### Required action 1
In the passage on spotting insider threats with machine learning, how do the algorithms group HR professionals?
### Required action 2
Please extend the passage on spotting insider threats with machine learning, picking up right after its last sentence.

### Supplied text
════════════════

Inspired by the WikiLeaks incident, Sphere’s R&D team has investigated machine learning algorithms that construct historical models by grouping users by their network fingerprints. As an example, without any rules or specifications, the algorithms learn that bookkeeping applications transmit a distinctive pattern that enables grouping accountants together, and HR professionals are grouped by the recruiting sites they visit. These behavioral models generalize normal activity and can be used as templates to detect outliers. While users commonly generate some outliers, suspicious users deviate significantly from their cohorts, such as the network administrator that accesses the HR department’s personnel records. Like Watson, the models allow the system to form hypotheses.


Applied to cyber security, every time an entity accesses the network, the algorithms hypothesize if the activity conforms to its model. If it does not conform, that activity is labeled an outlier. Because these methods use a statistical confidence that dynamically balances internal thresholds on network activities (e.g., sources and destinations, direction and amount of data transferred, times, protocols, etc.), it becomes extremely hard for a malicious insider to outsmart. Simply the fact that the system does not reveal its thresholds can have a significant deterrent effect.

════════════════

### Provided material
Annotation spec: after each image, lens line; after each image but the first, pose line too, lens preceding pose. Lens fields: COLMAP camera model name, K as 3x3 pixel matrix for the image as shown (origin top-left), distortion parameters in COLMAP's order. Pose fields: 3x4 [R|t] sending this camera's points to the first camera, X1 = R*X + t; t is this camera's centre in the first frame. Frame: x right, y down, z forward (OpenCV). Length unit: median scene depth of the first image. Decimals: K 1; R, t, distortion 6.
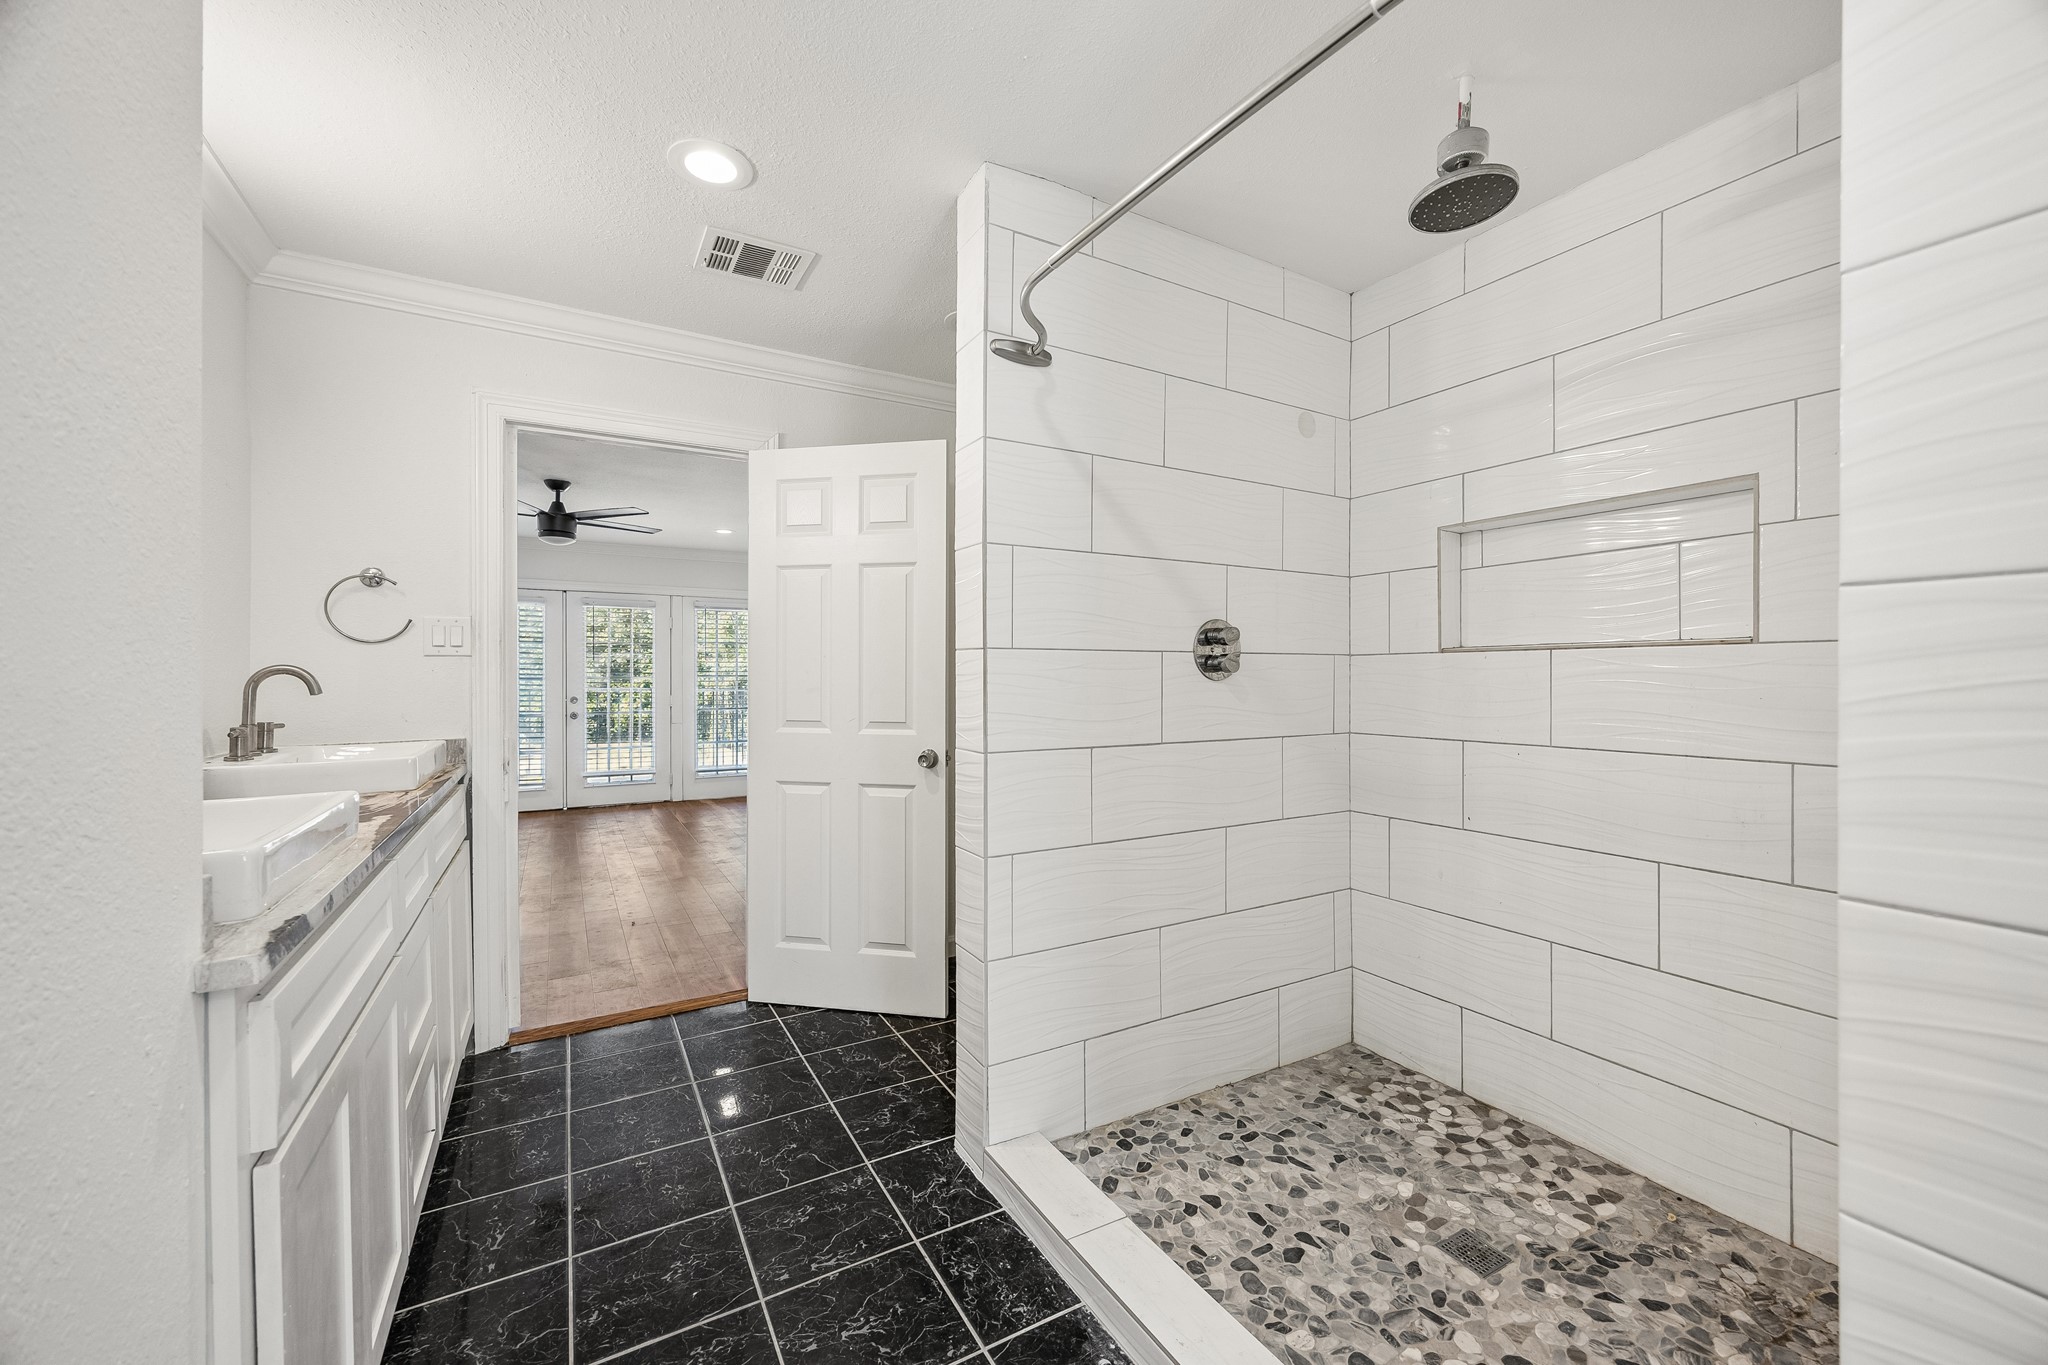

════════════════

### Expected output 1
By the recruiting sites they visit.

### Expected output 2
A paradigm shift in cyber technologies is happening now. Cyber security professionals agree that preventing data breaches from a malicious insider is a difficult task, and the past suggests that next major breach will not be detected with existing rules-driven cyber defense solutions. Next generation cyber security technology developers must seek inspiration from IBM’s Watson and other successful implementations of machine learning before we can hope to prevail against the insider threat.